» **What to produce**
Turn the data from the line containing "in, that it indicates." through the line containing "The digital caliper reads 6.95 mm" into a JSON list of strings, with one string per line and no blank lines. Leave the pictures out of the list.

» **Supplied material**
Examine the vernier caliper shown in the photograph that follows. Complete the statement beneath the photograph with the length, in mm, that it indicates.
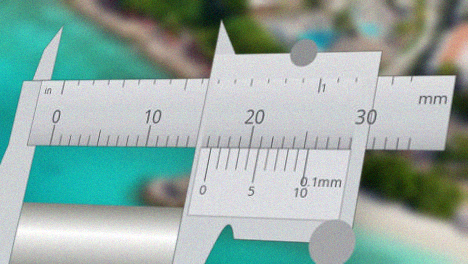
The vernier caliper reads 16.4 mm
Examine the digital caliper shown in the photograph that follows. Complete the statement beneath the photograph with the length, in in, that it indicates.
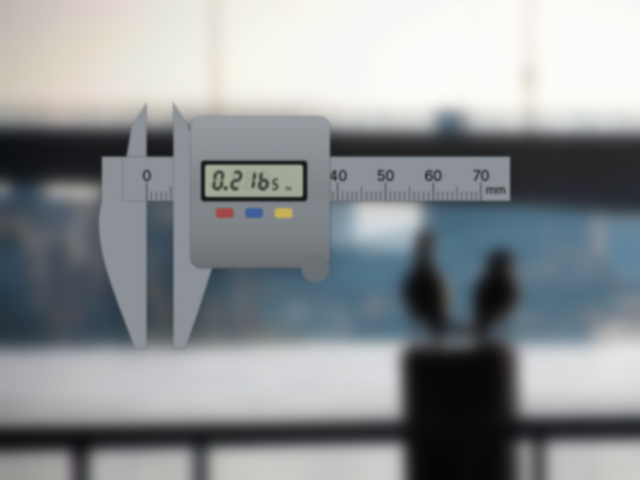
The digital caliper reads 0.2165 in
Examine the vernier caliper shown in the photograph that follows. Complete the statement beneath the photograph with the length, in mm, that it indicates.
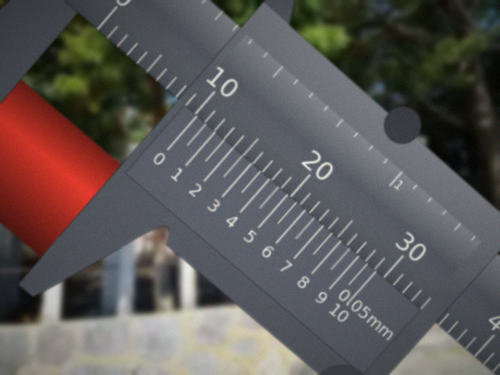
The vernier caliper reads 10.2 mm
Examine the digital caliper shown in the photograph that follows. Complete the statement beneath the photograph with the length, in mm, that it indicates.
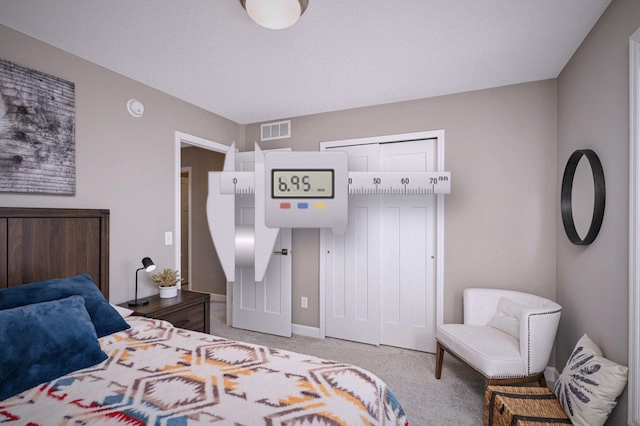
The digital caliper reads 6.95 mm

==

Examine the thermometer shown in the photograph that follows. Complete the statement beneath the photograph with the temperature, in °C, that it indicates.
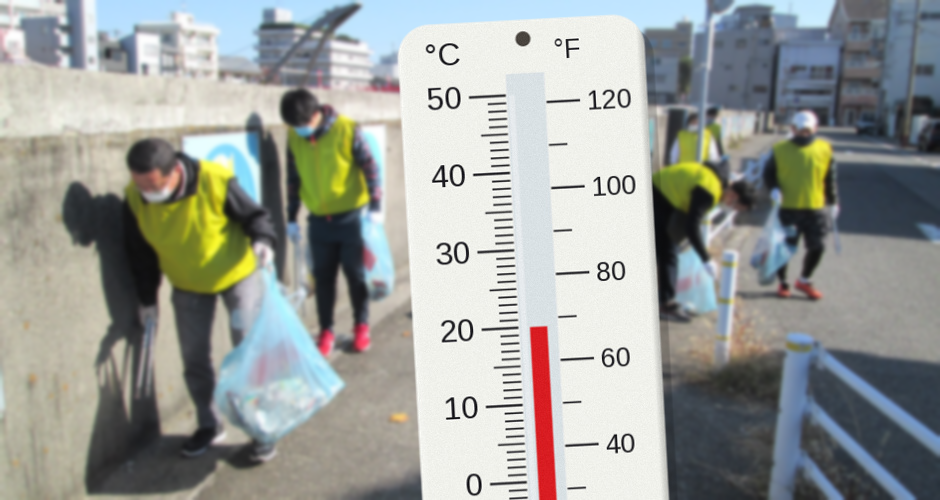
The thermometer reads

» **The answer**
[
  "Examine the digital caliper shown in the photograph that follows. Complete the statement beneath the photograph with the length, in in, that it indicates.",
  "The digital caliper reads 0.2165 in",
  "Examine the vernier caliper shown in the photograph that follows. Complete the statement beneath the photograph with the length, in mm, that it indicates.",
  "The vernier caliper reads 10.2 mm",
  "Examine the digital caliper shown in the photograph that follows. Complete the statement beneath the photograph with the length, in mm, that it indicates.",
  "The digital caliper reads 6.95 mm"
]